- Born: John Matthew Richardson April 28, 1797 Slinfold, Sussex, England
- Died: July 28, 1882 (aged 85) Singleton, New South Wales, Australia
- Occupation(s): Convict, botanical collector
- Known for: Participating in several expeditions

= John Richardson (convict) =

Australian convict and botanist

John Matthew Richardson (28 April 1797 – 28 July 1882) was an Australian convict who accompanied several exploring expeditions as a botanical collector.

==Biography==
Richardson was born in England on 28 April 1797 at Slinfold in Sussex. He worked as a nurseryman at Horsham, Sussex, until convicted in March 1816 of larceny and sentenced to seven years' transportation. Transported to Australia, he arrived in Sydney in September 1817, and was probably assigned to work in the government gardens there. By 1821 he had earned a full pardon, and that year he was sent back to England in charge of a collection of plants and seeds. However, in March 1822 he was convicted of house-breaking. He was sentenced to death, but this was remitted to transportation for life, and he was once more transported to Australia. Arriving at Hobart in November 1822, he was assigned work as a gardener, until the New South Wales colonial botanist Charles Fraser arranged for him to be transferred to Sydney so that he could oversee the government gardens there.

How Richardson spent the years 1823 to 1826 is not clear. Hall (1984) states that he was a member of John Oxley's expeditions of 1823 and 1824; but Short (1990) considers this merely a possibility, despite quoting a statement by Thomas Mitchell asserting that he did, and noting that Richardson provided seed from the Port Macquarie region to an English nursery before 1825. It is also possible that Richardson accompanied William Baxter to King George Sound in 1824.

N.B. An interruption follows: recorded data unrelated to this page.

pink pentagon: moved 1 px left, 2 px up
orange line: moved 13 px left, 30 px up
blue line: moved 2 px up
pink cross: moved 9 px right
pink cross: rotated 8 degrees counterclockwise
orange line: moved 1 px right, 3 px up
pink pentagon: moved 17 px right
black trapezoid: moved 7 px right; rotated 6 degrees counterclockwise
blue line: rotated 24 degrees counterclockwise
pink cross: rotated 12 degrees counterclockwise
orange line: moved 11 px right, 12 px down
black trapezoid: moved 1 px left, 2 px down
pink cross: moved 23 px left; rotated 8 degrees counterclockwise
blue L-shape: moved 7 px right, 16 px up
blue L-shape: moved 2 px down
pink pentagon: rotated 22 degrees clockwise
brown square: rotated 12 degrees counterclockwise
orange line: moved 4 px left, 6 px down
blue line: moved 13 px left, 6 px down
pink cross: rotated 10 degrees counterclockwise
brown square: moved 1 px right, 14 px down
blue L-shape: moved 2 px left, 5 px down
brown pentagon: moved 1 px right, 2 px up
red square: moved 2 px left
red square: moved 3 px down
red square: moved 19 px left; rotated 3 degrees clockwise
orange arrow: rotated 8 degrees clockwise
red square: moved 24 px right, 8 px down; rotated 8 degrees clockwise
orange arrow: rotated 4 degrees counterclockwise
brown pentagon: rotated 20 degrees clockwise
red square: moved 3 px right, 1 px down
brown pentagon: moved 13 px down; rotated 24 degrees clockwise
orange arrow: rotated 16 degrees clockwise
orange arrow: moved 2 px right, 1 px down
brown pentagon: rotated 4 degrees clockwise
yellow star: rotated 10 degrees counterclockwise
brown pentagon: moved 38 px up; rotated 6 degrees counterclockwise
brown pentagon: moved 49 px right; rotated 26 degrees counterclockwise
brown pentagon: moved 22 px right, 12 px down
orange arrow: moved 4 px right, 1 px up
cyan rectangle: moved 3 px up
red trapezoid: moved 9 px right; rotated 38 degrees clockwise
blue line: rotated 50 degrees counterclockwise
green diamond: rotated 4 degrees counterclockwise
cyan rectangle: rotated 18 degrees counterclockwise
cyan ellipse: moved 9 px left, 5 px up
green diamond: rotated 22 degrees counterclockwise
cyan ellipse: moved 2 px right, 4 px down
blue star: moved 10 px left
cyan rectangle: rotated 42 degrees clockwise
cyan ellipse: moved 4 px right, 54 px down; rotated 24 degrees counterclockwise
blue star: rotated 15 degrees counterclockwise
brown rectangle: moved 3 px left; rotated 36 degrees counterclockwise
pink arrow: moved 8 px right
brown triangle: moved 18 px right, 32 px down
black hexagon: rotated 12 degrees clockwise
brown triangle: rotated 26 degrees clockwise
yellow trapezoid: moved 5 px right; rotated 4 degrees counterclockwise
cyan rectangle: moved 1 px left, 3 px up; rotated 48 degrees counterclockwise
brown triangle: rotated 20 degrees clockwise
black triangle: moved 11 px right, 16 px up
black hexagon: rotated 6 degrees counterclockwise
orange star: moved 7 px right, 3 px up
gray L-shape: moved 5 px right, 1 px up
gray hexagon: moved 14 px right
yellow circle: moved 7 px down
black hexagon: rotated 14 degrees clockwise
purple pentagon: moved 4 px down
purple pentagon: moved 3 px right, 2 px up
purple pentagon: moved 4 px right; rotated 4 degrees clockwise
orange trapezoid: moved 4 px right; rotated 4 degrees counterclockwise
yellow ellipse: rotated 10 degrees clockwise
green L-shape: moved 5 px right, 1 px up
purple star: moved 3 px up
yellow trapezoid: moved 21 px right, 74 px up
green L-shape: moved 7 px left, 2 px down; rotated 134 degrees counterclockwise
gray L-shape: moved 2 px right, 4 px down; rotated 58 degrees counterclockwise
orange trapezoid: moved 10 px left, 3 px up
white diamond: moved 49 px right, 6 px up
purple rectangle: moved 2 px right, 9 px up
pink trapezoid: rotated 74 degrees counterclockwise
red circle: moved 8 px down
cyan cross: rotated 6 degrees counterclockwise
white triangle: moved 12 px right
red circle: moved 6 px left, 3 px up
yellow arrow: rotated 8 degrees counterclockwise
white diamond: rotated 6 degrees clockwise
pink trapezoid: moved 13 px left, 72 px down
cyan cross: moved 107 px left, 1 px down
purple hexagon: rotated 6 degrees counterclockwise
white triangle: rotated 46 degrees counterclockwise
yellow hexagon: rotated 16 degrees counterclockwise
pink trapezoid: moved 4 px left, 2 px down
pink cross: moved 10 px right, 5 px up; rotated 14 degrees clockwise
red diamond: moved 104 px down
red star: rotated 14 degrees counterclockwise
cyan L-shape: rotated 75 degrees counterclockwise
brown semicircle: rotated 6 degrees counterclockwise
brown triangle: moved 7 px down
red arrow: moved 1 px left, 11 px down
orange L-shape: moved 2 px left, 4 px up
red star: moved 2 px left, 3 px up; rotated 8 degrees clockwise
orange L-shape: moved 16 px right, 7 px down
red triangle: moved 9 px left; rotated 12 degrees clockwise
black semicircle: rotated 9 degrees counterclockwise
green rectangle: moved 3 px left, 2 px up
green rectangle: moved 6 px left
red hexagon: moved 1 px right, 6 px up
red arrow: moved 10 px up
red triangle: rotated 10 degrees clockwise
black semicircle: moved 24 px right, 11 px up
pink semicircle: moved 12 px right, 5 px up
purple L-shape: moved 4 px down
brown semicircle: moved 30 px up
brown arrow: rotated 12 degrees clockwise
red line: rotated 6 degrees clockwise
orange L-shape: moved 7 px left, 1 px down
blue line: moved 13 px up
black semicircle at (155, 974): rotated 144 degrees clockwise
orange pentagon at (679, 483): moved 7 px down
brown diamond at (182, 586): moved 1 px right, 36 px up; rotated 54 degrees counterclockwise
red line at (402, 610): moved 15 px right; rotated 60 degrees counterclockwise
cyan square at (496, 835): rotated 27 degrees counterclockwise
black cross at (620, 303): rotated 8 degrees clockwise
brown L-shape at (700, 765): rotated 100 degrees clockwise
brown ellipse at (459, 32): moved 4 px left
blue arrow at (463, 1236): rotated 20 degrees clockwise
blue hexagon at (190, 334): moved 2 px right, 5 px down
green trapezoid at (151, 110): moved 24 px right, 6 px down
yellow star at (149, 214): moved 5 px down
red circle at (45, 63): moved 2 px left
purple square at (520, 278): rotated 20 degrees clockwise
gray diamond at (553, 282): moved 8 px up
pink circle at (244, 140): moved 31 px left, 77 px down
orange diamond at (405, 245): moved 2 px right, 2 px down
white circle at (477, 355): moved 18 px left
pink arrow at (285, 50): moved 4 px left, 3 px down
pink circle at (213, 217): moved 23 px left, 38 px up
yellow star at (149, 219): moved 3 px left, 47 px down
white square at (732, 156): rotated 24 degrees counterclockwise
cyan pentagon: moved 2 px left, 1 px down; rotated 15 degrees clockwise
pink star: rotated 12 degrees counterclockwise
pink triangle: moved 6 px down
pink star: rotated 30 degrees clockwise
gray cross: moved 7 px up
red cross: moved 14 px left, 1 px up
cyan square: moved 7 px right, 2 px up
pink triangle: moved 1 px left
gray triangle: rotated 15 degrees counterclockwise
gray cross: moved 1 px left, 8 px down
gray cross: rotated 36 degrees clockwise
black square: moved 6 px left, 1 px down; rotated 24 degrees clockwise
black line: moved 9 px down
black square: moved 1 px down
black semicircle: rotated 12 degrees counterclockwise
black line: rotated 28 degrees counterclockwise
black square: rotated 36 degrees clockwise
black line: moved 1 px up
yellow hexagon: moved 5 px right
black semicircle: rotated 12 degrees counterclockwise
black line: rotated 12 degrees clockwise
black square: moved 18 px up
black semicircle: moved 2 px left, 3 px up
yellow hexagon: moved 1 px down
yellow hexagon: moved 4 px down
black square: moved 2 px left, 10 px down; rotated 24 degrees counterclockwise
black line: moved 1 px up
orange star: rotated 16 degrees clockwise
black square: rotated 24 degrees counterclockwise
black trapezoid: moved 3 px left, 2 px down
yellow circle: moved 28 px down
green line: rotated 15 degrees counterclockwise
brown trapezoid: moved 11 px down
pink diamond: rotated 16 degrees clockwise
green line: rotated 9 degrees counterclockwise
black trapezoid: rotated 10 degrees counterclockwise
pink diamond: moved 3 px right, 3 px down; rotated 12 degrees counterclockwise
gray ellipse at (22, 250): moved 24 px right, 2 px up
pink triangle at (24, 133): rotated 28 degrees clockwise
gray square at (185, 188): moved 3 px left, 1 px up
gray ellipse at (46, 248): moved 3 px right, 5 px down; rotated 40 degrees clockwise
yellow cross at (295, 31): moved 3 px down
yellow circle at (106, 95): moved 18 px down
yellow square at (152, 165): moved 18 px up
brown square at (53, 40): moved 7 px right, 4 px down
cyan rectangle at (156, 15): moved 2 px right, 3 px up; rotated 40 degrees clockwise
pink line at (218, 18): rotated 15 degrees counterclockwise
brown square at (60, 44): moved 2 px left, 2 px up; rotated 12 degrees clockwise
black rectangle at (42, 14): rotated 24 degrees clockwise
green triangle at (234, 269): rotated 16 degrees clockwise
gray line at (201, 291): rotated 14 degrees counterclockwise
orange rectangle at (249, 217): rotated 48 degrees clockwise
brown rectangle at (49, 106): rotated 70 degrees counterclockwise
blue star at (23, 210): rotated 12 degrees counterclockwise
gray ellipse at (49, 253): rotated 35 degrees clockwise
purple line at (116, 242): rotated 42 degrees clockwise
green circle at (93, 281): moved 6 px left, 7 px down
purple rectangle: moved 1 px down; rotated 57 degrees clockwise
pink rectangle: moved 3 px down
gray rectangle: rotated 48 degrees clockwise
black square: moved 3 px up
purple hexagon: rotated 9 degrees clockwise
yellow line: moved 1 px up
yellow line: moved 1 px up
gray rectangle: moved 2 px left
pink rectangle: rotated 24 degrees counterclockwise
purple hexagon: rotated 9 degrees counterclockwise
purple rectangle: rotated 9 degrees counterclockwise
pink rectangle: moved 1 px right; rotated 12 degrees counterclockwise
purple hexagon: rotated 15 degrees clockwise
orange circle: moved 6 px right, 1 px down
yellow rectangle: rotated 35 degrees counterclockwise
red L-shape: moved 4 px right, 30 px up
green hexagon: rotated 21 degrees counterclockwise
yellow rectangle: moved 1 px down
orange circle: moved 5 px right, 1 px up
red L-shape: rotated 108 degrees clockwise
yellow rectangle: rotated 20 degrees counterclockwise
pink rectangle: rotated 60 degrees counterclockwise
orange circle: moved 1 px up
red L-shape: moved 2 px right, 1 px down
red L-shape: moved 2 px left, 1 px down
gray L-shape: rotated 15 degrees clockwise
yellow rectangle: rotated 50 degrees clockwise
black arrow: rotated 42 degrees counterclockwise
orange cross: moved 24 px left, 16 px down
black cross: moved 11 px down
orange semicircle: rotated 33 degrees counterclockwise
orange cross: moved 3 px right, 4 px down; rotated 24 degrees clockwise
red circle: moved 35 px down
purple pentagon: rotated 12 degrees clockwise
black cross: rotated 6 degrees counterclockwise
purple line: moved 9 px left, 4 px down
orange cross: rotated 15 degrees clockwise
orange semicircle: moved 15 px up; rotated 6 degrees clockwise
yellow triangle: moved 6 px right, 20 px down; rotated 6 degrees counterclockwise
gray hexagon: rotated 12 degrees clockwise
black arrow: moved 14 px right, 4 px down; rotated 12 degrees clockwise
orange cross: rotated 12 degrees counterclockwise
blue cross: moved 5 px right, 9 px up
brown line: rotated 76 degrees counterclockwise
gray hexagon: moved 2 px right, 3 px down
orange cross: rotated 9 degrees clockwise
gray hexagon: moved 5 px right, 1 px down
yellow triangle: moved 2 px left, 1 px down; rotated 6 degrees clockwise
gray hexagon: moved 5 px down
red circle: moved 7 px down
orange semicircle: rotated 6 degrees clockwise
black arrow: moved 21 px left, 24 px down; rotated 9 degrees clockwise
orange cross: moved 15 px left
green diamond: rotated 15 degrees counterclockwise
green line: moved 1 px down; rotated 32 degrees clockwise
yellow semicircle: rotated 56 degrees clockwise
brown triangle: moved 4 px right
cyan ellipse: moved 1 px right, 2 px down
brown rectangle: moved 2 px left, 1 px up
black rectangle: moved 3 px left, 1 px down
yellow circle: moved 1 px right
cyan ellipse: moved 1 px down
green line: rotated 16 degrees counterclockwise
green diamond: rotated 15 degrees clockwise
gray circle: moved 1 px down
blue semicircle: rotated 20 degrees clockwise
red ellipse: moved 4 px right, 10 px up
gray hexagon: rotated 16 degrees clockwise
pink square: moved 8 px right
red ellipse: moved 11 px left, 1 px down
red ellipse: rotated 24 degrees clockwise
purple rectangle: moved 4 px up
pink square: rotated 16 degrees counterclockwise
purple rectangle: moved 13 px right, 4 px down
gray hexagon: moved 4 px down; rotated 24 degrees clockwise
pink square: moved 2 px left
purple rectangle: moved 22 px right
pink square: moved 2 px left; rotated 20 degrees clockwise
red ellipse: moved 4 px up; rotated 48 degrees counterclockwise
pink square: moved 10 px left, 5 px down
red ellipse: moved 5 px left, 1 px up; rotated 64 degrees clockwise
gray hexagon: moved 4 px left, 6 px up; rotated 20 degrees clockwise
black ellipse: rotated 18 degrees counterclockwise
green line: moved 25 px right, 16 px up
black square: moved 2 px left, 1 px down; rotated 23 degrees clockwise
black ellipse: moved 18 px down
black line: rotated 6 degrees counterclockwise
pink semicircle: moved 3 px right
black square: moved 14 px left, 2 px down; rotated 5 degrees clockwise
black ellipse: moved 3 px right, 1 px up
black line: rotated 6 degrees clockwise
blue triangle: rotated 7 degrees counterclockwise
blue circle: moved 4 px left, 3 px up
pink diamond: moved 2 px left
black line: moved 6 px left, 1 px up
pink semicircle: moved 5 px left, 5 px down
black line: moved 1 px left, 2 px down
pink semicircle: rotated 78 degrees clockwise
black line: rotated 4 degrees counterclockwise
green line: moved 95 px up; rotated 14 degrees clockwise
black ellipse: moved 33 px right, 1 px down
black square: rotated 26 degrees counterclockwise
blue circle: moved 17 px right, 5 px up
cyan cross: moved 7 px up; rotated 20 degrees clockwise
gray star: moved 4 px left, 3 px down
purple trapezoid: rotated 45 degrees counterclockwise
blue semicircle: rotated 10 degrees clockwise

In February 1826, Richardson, by then married, was sent to take change of the garden of a new settlement at Fort Dundas on Melville Island. In August that year he is recorded as having accompanied the on a visit to Timor to obtain seeds. When the settlement failed in 1829, Richardson returned to Sydney. The following year his wife died, and a year after that his ticket of leave was revoked for bad behaviour. He was assigned to a settler at Cooks River, until he was sent to work on an Iron Gang on Mount Gibraltar near Bowral in 1834. The same year he absconded and was recaptured. In 1836 he was appointed botanical collector to Thomas Mitchell's third expedition. During Mitchell's expedition Richardson discovered many new plants, of which John Lindley described 68 as new species. In his private journal, Mitchell never once refers to Richardson by name, but mentions the "collector" four times; and even "collector" is purged from the published version of the journal, Mitchell replacing it with even vaguer language such as "we". Yet, despite giving Richardson no recognition in his journal, Mitchell subsequently recommended Richardson receive a conditional pardon for his "indefatigable" efforts.

Richardson continued to collect botanical collections, providing specimens for the Sydney Botanic Gardens and the Australian Museum. In later life he moved to Singleton, remarried, and eventually died on 28 July 1882 at the age of 85.

==Legacy==
Richardson's name is commemorated in the plant species names Hibiscus richardsonii and Alyxia richardsonii (now A. ruscifolia), both of which were raised from seed collected by Richardson. He is also the collector of the type specimen of Acacia calamifolia.

On 10 July 2002 a kauri pine was planted in his honour at the Darwin Botanic Gardens.